C’est à ce moment-là qu’il a commencé à montrer des signes de TSPT : insomnie, anxiété et flashbacks qui pouvaient survenir de jour comme de nuit.

« Il m’a parlé d’expériences extracorporelles – c’est là que j’ai commencé à m’inquiéter », dit Soneni.

Elle est émue aux larmes en pensant à la pression qu’il ressentait.

Elliott a reconnu qu’il avait besoin d’aide en 2017 après qu’un journaliste l’a interrogé sur la naissance de sa fille et qu’il se soit retrouvé en difficulté pour en parler sans s’énerver. Le journaliste lui a gentiment suggéré de parler à quelqu’un et l’a mis en contact avec un médecin spécialisé dans les traumatismes et la dépression postnatale.

En janvier 2016, Elliott a créé une plateforme de parentage et de style de vie pour les papas, appelée Music Football Fatherhood (MFF). C’était un exutoire pour parler du fait d’être un nouveau parent, bien qu’il n’ait pas parlé de la naissance traumatique jusqu’à récemment.

D’autres pères ont commencé à le contacter et à s’ouvrir, ce qui lui a donné l’idée de son livre, Dad.

« Je pense que la plupart des nouveaux pères ont des difficultés à un moment donné, et c’est normal. Le MFF m’a fait prendre conscience de cela », dit-il.

« Il y a des histoires ici et nous n’en parlons pas en public. La plupart des nouveaux futurs pères ne savent pas la moitié de ce que c’est que d’être père, parce que nous n’en parlons pas. »

Elliott aimerait que son livre suscite de nouvelles conversations. On y trouve des récits d’hommes qui ont été intimidés en tant que nouveau papa, qui ont élevé des enfants en tant que veuf ou qui ont été le père d’un enfant décédé.

« En tant qu’hommes et en tant que pères, être vulnérables et parler de notre santé mentale et de nos luttes est une chose très nouvelle à faire. Ce n’est pas encore tout à fait acceptable », dit M. Elliott.

Les nouveaux papas et la santé mentale

– Un homme sur dix présente des symptômes d’anxiété et de dépression au cours des six premiers mois suivant la naissance d’un bébé.

– Un sur cinq connaîtra un problème de santé mentale pendant la grossesse et la première année après la naissance.

– Parmi les pères dont la partenaire est dépressive, 24 % à 50 % souffrent eux-mêmes de dépression.

– Le suicide est la principale cause de décès chez les hommes de moins de 50 ans au Royaume-Uni. Des études ont montré que les pères souffrant de problèmes de santé mentale pendant la période périnatale sont jusqu’à 47 fois plus susceptibles d’être considérés comme présentant un risque de suicide qu’à tout autre moment de leur vie.

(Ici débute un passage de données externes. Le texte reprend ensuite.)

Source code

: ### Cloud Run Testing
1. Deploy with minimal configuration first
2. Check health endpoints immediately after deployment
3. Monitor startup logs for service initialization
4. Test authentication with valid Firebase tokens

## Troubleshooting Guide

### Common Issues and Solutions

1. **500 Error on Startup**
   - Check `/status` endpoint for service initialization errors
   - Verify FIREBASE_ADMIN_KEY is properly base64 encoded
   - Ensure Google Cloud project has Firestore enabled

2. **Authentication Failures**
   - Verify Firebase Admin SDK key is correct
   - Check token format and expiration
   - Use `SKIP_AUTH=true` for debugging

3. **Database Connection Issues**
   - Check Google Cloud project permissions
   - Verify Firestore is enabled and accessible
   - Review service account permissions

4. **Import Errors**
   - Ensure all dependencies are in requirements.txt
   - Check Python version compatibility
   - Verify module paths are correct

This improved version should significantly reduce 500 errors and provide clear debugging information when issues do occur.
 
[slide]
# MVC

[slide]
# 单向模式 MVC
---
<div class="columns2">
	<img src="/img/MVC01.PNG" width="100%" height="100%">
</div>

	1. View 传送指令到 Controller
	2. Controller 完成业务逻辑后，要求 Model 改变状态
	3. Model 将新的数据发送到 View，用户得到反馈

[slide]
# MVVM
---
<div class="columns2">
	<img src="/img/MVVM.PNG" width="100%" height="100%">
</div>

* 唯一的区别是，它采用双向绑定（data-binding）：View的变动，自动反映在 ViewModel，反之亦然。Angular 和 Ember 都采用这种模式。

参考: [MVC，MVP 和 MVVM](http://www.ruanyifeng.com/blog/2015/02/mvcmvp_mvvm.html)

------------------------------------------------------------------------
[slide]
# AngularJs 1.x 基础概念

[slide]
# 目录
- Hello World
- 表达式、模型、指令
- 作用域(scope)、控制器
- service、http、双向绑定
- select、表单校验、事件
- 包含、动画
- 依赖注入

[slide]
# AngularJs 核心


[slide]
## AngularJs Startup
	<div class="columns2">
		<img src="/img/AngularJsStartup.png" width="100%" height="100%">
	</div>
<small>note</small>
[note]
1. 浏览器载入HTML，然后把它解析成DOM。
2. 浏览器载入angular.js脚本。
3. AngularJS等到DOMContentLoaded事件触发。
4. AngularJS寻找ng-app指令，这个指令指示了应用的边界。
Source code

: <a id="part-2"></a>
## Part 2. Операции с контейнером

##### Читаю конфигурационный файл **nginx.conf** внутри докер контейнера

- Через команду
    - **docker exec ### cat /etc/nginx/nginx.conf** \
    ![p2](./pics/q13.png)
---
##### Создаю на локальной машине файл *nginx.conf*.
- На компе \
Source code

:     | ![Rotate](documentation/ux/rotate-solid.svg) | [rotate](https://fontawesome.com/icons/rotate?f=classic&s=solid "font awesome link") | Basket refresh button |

Il pense que tous les nouveaux papas devraient se voir proposer une conversation sur leur santé mentale, en particulier s’ils font partie d’une catégorie à haut risque : s’ils ont des antécédents de problèmes de santé mentale, s’ils ont été témoins d’une naissance traumatisante, ou si la mère de leur enfant souffre de dépression postnatale ou d’autres problèmes de santé mentale.

Il pense également que les employeurs pourraient en faire plus, en reconnaissant que les pères ont vécu une expérience qui a changé leur vie, en leur offrant un congé parental égal et la possibilité de travailler de manière flexible. Cela pourrait également aider les mères à continuer à travailler, dit-il.

M. Elliott est encouragé par l’engagement pris par le NHS de proposer aux partenaires des femmes enceintes et des jeunes mères qui souffrent eux-mêmes de troubles mentaux des évaluations et un soutien professionnel si nécessaire.

Cette mesure aidera les personnes qui étaient dans sa situation à ne pas passer entre les mailles du filet et à ne pas se débattre inutilement, dit-il.

« Rétrospectivement, il y a eu tellement de conversations qui auraient pu avoir lieu, tellement de points d’intervention.

« Je me sens chanceux que mon expérience n’ait pas été aussi grave qu’elle aurait pu l’être. »

La fille d’Elliott et Soneni est maintenant une enfant de cinq ans, heureuse et réfléchie, qui aime les chiens et compose des chansons pendant qu’elle est dans son bain.

Elle a hérité de l’amour de ses parents pour la musique et la danse et a commencé à écrire ses propres « livres » depuis que son père a commencé à écrire les siens.